● PROBLEM STATEMENT: Copy out the lines of the entries word for word, beginning with the line that contains "Result object, adds" and continuing through the last line of the entries.
-*-
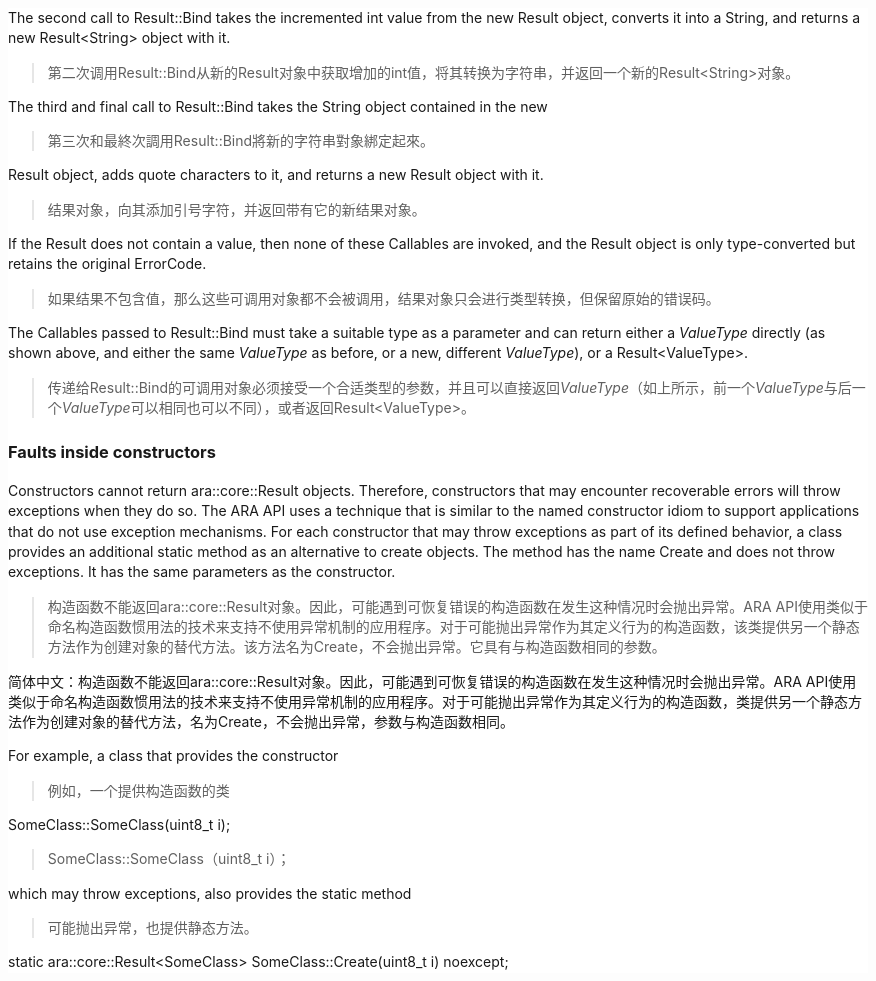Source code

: 
The second call to Result::Bind takes the incremented int value from the new Result object, converts it into a String, and returns a new Result\<String\> object with it.

> 第二次调用Result::Bind从新的Result对象中获取增加的int值，将其转换为字符串，并返回一个新的Result\<String\>对象。


The third and final call to Result::Bind takes the String object contained in the new

> 第三次和最終次調用Result::Bind將新的字符串對象綁定起來。


Result object, adds quote characters to it, and returns a new Result object with it.

> 结果对象，向其添加引号字符，并返回带有它的新结果对象。


If the Result does not contain a value, then none of these Callables are invoked, and the Result object is only type-converted but retains the original ErrorCode.

> 如果结果不包含值，那么这些可调用对象都不会被调用，结果对象只会进行类型转换，但保留原始的错误码。


The Callables passed to Result::Bind must take a suitable type as a parameter and can return either a *ValueType* directly (as shown above, and either the same *ValueType* as before, or a new, different *ValueType*), or a Result\<ValueType\>.

> 传递给Result::Bind的可调用对象必须接受一个合适类型的参数，并且可以直接返回*ValueType*（如上所示，前一个*ValueType*与后一个*ValueType*可以相同也可以不同），或者返回Result\<ValueType\>。

### Faults inside constructors


Constructors cannot return ara::core::Result objects. Therefore, constructors that may encounter recoverable errors will throw exceptions when they do so. The ARA API uses a technique that is similar to the named constructor idiom to support applications that do not use exception mechanisms. For each constructor that may throw exceptions as part of its defined behavior, a class provides an additional static method as an alternative to create objects. The method has the name Create and does not throw exceptions. It has the same parameters as the constructor.

> 构造函数不能返回ara::core::Result对象。因此，可能遇到可恢复错误的构造函数在发生这种情况时会抛出异常。ARA API使用类似于命名构造函数惯用法的技术来支持不使用异常机制的应用程序。对于可能抛出异常作为其定义行为的构造函数，该类提供另一个静态方法作为创建对象的替代方法。该方法名为Create，不会抛出异常。它具有与构造函数相同的参数。

简体中文：构造函数不能返回ara::core::Result对象。因此，可能遇到可恢复错误的构造函数在发生这种情况时会抛出异常。ARA API使用类似于命名构造函数惯用法的技术来支持不使用异常机制的应用程序。对于可能抛出异常作为其定义行为的构造函数，类提供另一个静态方法作为创建对象的替代方法，名为Create，不会抛出异常，参数与构造函数相同。


For example, a class that provides the constructor

> 例如，一个提供构造函数的类


SomeClass::SomeClass(uint8_t i);

> SomeClass::SomeClass（uint8_t i）；


which may throw exceptions, also provides the static method

> 可能抛出异常，也提供静态方法。


static ara::core::Result\<SomeClass\> SomeClass::Create(uint8_t i) noexcept;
-*-
● ANSWER AREA:
Result object, adds quote characters to it, and returns a new Result object with it.

> 结果对象，向其添加引号字符，并返回带有它的新结果对象。


If the Result does not contain a value, then none of these Callables are invoked, and the Result object is only type-converted but retains the original ErrorCode.

> 如果结果不包含值，那么这些可调用对象都不会被调用，结果对象只会进行类型转换，但保留原始的错误码。


The Callables passed to Result::Bind must take a suitable type as a parameter and can return either a *ValueType* directly (as shown above, and either the same *ValueType* as before, or a new, different *ValueType*), or a Result\<ValueType\>.

> 传递给Result::Bind的可调用对象必须接受一个合适类型的参数，并且可以直接返回*ValueType*（如上所示，前一个*ValueType*与后一个*ValueType*可以相同也可以不同），或者返回Result\<ValueType\>。

### Faults inside constructors


Constructors cannot return ara::core::Result objects. Therefore, constructors that may encounter recoverable errors will throw exceptions when they do so. The ARA API uses a technique that is similar to the named constructor idiom to support applications that do not use exception mechanisms. For each constructor that may throw exceptions as part of its defined behavior, a class provides an additional static method as an alternative to create objects. The method has the name Create and does not throw exceptions. It has the same parameters as the constructor.

> 构造函数不能返回ara::core::Result对象。因此，可能遇到可恢复错误的构造函数在发生这种情况时会抛出异常。ARA API使用类似于命名构造函数惯用法的技术来支持不使用异常机制的应用程序。对于可能抛出异常作为其定义行为的构造函数，该类提供另一个静态方法作为创建对象的替代方法。该方法名为Create，不会抛出异常。它具有与构造函数相同的参数。

简体中文：构造函数不能返回ara::core::Result对象。因此，可能遇到可恢复错误的构造函数在发生这种情况时会抛出异常。ARA API使用类似于命名构造函数惯用法的技术来支持不使用异常机制的应用程序。对于可能抛出异常作为其定义行为的构造函数，类提供另一个静态方法作为创建对象的替代方法，名为Create，不会抛出异常，参数与构造函数相同。


For example, a class that provides the constructor

> 例如，一个提供构造函数的类


SomeClass::SomeClass(uint8_t i);

> SomeClass::SomeClass（uint8_t i）；


which may throw exceptions, also provides the static method

> 可能抛出异常，也提供静态方法。


static ara::core::Result\<SomeClass\> SomeClass::Create(uint8_t i) noexcept;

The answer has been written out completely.